### Prompt:
Please copy each line of the records below that includes the word "Number".

### Data:

:::::

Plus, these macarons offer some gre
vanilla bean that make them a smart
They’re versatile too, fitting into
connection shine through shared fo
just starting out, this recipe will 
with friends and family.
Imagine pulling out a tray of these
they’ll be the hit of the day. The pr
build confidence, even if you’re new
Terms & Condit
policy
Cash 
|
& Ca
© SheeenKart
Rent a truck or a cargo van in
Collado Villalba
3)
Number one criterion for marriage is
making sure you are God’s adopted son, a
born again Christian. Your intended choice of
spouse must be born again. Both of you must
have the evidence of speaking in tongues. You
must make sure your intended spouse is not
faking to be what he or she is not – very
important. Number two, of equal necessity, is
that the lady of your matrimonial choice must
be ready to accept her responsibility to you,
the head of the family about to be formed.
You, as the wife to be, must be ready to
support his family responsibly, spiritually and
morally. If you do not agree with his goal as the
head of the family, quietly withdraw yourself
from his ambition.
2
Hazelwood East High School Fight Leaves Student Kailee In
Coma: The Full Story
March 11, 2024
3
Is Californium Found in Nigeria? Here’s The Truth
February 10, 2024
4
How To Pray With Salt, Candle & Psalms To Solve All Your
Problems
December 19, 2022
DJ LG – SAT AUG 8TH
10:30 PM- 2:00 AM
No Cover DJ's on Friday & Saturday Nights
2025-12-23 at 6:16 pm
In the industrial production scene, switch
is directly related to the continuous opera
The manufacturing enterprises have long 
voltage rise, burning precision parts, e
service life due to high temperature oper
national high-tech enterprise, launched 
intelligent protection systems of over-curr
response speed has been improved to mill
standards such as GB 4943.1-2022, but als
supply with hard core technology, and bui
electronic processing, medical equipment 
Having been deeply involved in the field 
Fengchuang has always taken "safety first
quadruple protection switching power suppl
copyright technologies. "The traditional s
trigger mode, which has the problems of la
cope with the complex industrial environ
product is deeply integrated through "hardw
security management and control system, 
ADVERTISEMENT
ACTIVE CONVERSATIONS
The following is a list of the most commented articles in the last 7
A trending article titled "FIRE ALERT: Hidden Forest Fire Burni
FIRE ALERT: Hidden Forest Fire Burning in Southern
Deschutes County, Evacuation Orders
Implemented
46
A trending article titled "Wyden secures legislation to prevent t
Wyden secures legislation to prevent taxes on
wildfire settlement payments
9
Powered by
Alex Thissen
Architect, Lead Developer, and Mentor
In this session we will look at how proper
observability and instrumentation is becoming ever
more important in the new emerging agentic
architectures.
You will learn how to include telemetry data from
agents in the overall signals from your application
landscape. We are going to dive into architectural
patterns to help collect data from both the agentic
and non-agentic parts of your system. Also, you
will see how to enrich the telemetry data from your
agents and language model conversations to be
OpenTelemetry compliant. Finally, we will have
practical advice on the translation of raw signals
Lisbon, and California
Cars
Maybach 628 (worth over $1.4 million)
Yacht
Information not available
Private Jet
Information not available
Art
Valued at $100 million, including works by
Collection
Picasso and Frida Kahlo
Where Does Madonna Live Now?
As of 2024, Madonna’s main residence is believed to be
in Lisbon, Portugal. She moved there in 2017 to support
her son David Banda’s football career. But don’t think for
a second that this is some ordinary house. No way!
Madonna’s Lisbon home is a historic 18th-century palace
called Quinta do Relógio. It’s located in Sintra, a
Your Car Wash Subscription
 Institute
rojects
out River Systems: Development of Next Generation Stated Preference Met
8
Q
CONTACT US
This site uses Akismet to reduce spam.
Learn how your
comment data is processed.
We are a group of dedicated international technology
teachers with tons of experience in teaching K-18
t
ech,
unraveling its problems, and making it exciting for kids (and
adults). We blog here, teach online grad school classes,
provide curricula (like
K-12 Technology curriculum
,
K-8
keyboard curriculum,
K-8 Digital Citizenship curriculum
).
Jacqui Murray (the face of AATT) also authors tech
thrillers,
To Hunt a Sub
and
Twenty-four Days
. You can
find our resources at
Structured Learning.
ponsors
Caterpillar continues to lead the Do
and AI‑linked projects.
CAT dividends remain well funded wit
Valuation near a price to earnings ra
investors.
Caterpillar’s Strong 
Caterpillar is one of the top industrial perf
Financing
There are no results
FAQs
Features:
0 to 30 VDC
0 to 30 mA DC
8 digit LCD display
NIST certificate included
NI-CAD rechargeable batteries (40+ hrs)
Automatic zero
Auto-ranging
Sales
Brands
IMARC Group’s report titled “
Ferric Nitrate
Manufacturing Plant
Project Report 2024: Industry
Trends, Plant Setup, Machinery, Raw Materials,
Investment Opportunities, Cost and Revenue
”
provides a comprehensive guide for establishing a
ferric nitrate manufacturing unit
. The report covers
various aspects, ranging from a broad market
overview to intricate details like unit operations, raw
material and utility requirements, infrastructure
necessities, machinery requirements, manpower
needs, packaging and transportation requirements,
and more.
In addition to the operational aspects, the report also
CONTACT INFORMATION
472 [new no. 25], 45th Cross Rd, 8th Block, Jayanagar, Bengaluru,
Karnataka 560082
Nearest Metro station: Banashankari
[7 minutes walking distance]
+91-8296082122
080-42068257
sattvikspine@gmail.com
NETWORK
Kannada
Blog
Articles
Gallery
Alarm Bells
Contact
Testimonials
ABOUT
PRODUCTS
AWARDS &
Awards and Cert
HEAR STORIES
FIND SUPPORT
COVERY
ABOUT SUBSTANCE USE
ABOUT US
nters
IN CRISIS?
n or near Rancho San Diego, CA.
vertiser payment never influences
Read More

:::::

### Answer section:
Number one criterion for marriage is
important. Number two, of equal necessity, is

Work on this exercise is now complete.